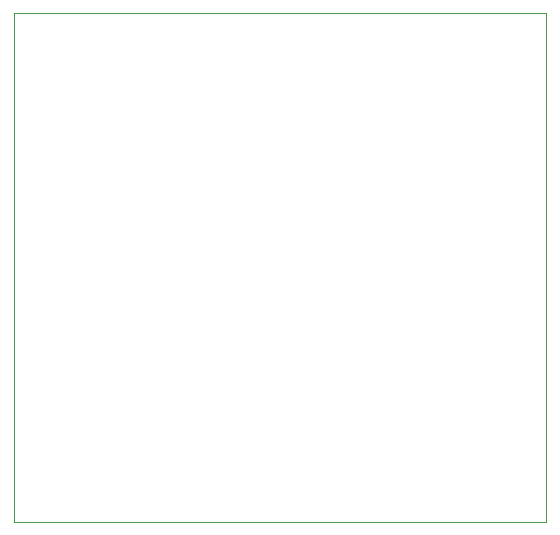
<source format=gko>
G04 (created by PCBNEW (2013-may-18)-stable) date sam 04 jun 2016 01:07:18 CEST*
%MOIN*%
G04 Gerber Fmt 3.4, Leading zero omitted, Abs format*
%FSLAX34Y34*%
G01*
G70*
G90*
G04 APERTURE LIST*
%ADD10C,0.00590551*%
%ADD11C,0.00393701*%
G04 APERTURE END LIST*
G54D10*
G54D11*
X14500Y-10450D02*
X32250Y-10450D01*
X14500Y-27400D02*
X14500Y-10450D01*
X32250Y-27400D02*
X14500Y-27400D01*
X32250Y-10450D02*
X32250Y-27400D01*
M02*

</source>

■ BRIEF ■
Return the data above in its exact wording, with none of the pictures.

■ TASK RESPONSE ■
<source format=gko>
G04 (created by PCBNEW (2013-may-18)-stable) date sam 04 jun 2016 01:07:18 CEST*
%MOIN*%
G04 Gerber Fmt 3.4, Leading zero omitted, Abs format*
%FSLAX34Y34*%
G01*
G70*
G90*
G04 APERTURE LIST*
%ADD10C,0.00590551*%
%ADD11C,0.00393701*%
G04 APERTURE END LIST*
G54D10*
G54D11*
X14500Y-10450D02*
X32250Y-10450D01*
X14500Y-27400D02*
X14500Y-10450D01*
X32250Y-27400D02*
X14500Y-27400D01*
X32250Y-10450D02*
X32250Y-27400D01*
M02*

</source>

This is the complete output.